ScalaTest can execute unit tests by right clicking a source file and selecting Run As | Scala Test.

If Java memory errors occur, it might be necessary to increase the settings in eclipse.ini in the Eclipse install directory. Increase the following setting as needed:


Nightly builds

Spark publishes SNAPSHOT releases of its Maven artifacts for both master and maintenance branches on a nightly basis. To link to a SNAPSHOT you need to add the ASF snapshot repository to your build. Note that SNAPSHOT artifacts are ephemeral and may change or be removed. To use these you must add the ASF snapshot repository at https://repository.apache.org/snapshots/.

groupId: org.apache.spark
artifactId: spark-core_2.12
version: 3.0.0-SNAPSHOT

Profiling Spark applications using YourKit

Here are instructions on profiling Spark applications using YourKit Java Profiler.

On Spark EC2 images

  • After logging into the master node, download the YourKit Java Profiler for Linux from the YourKit downloads page. This file is pretty big (~100 MB) and YourKit downloads site is somewhat slow, so you may consider mirroring this file or including it on a custom AMI.
  • Unzip this file somewhere (in /root in our case): unzip YourKit-JavaProfiler-2017.02-b66.zip
  • Copy the expanded YourKit files to each node using copy-dir: ~/spark-ec2/copy-dir /root/YourKit-JavaProfiler-2017.02
  • Configure the Spark JVMs to use the YourKit profiling agent by editing ~/spark/conf/spark-env.sh and adding the lines
    SPARK_DAEMON_JAVA_OPTS+=" -agentpath:/root/YourKit-JavaProfiler-2017.02/bin/linux-x86-64/libyjpagent.so=sampling"
    SPARK_EXECUTOR_OPTS+=" -agentpath:/root/YourKit-JavaProfiler-2017.02/bin/linux-x86-64/libyjpagent.so=sampling"
  • Copy the updated configuration to each node: ~/spark-ec2/copy-dir ~/spark/conf/spark-env.sh
  • Restart your Spark cluster: ~/spark/bin/stop-all.sh and ~/spark/bin/start-all.sh
  • By default, the YourKit profiler agents use ports 10001-10010. To connect the YourKit desktop application to the remote profiler agents, you’ll have to open these ports in the cluster’s EC2 security groups. To do this, sign into the AWS Management Console. Go to the EC2 section and select Security Groups from the Network & Security section on the left side of the page. Find the security groups corresponding to your cluster; if you launched a cluster named test_cluster, then you will want to modify the settings for the test_cluster-slaves and test_cluster-master security groups. For each group, select it from the list, click the Inbound tab, and create a new Custom TCP Rule opening the port range 10001-10010. Finally, click Apply Rule Changes. Make sure to do this for both security groups. Note: by default, spark-ec2 re-uses security groups: if you stop this cluster and launch another cluster with the same name, your security group settings will be re-used.
  • Launch the YourKit profiler on your desktop.
  • Select “Connect to remote application…” from the welcome screen and enter the the address of your Spark master or worker machine, e.g. ec2--.compute-1.amazonaws.com
  • YourKit should now be connected to the remote profiling agent. It may take a few moments for profiling information to appear.

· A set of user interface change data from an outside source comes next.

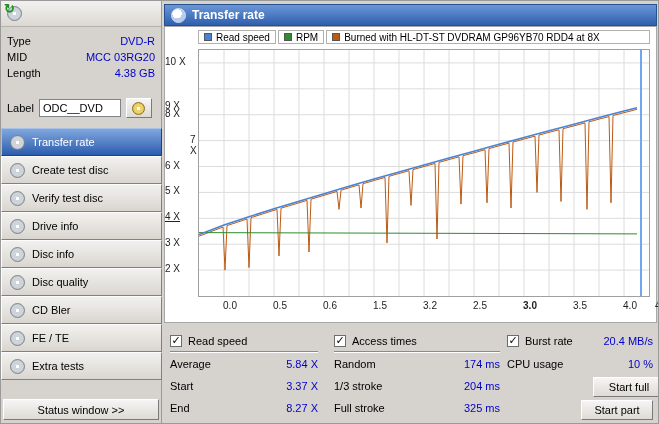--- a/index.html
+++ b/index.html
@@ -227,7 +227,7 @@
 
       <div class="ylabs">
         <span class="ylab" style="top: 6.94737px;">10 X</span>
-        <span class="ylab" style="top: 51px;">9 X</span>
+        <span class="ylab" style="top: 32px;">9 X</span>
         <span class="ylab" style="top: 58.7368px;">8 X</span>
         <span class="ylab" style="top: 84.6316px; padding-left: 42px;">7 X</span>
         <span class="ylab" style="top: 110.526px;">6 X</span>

Please see the full YourKit documentation for the full list of profiler agent startup options.

In Spark unit tests

When running Spark tests through SBT, add javaOptions in Test += "-agentpath:/path/to/yjp" to SparkBuild.scala to launch the tests with the YourKit profiler agent enabled.
The platform-specific paths to the profiler agents are listed in the YourKit documentation.

Generative tooling usage

In general, the ASF allows contributions co-authored using generative AI tools. However, there are several considerations when you submit a patch containing generated content.

Foremost, you are required to disclose usage of such tool. Furthermore, you are responsible for ensuring that the terms and conditions of the tool in question are compatible with usage in an Open Source project and inclusion of the generated content doesn’t pose a risk of copyright violation.

Please refer to The ASF Generative Tooling Guidance for details and developments.